» The problem
Lay out every line of the records below as a Markdown table with the columns Row and Line, numbering the rows and skipping blank lines. Leave the pictures out.

» Given entries
"""
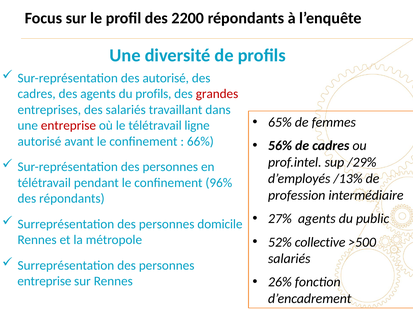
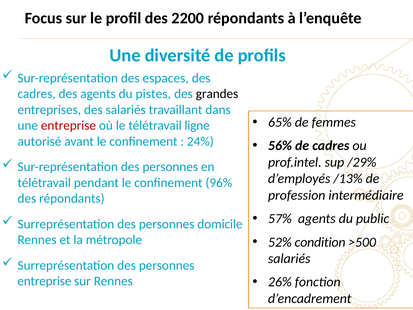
des autorisé: autorisé -> espaces
du profils: profils -> pistes
grandes colour: red -> black
66%: 66% -> 24%
27%: 27% -> 57%
collective: collective -> condition
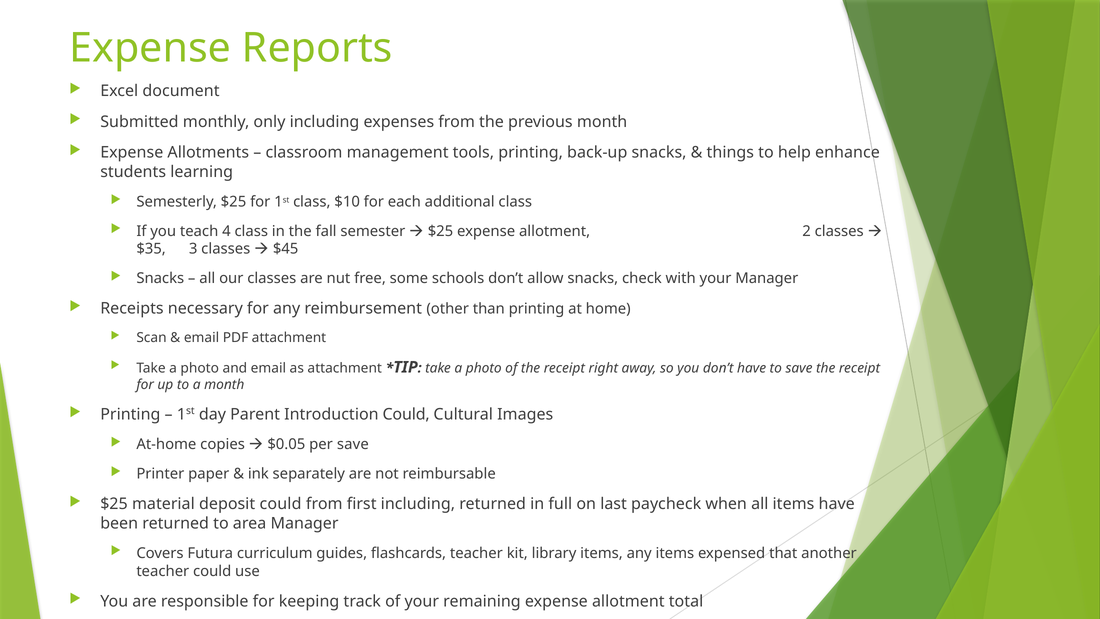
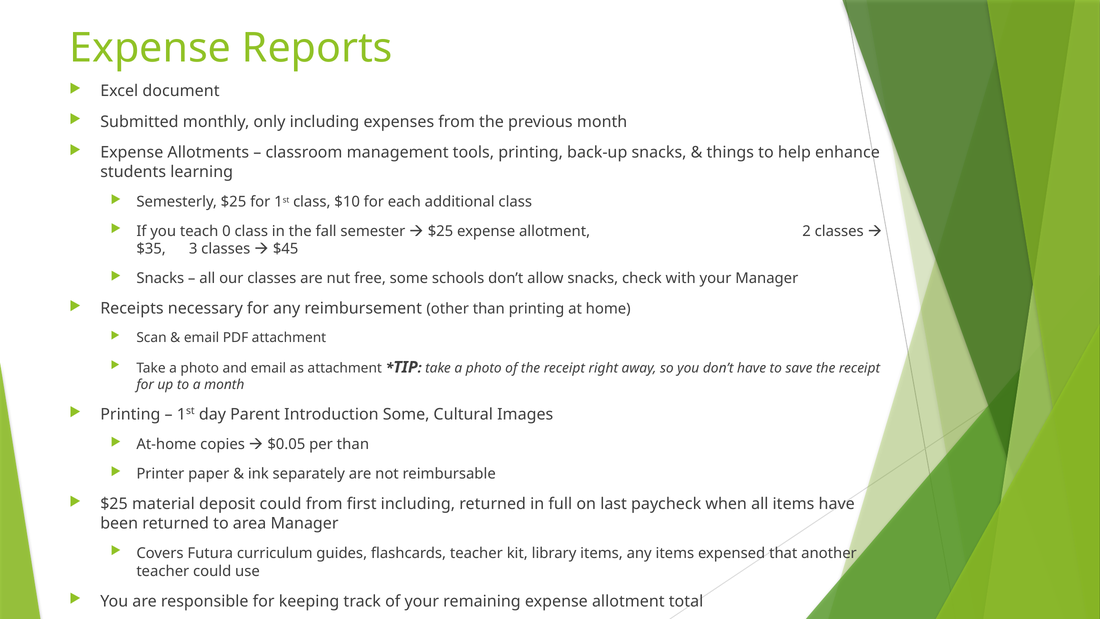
4: 4 -> 0
Introduction Could: Could -> Some
per save: save -> than
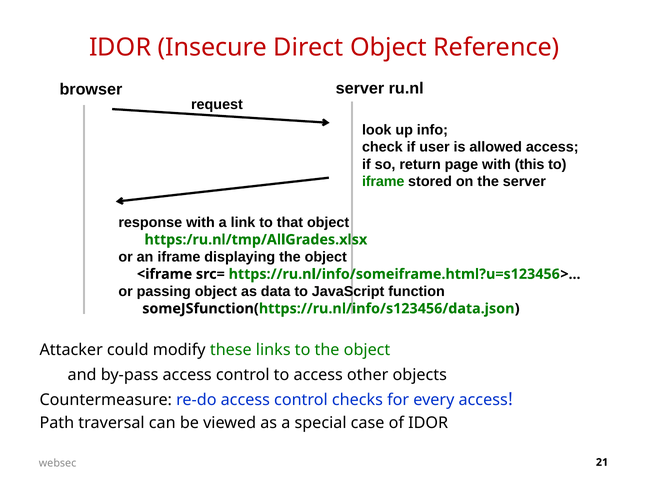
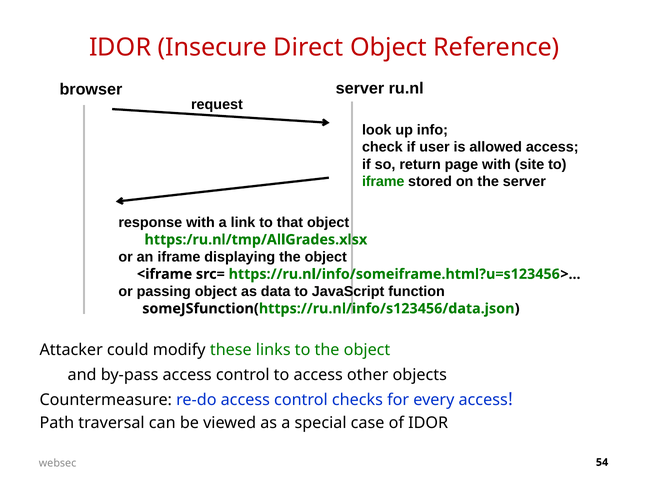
"""
» The solution
| Row | Line |
|---|---|
| 1 | des autorisé: autorisé -> espaces |
| 2 | du profils: profils -> pistes |
| 3 | grandes colour: red -> black |
| 4 | 66%: 66% -> 24% |
| 5 | 27%: 27% -> 57% |
| 6 | collective: collective -> condition |
| 7 | 4: 4 -> 0 |
| 8 | Introduction Could: Could -> Some |
| 9 | per save: save -> than |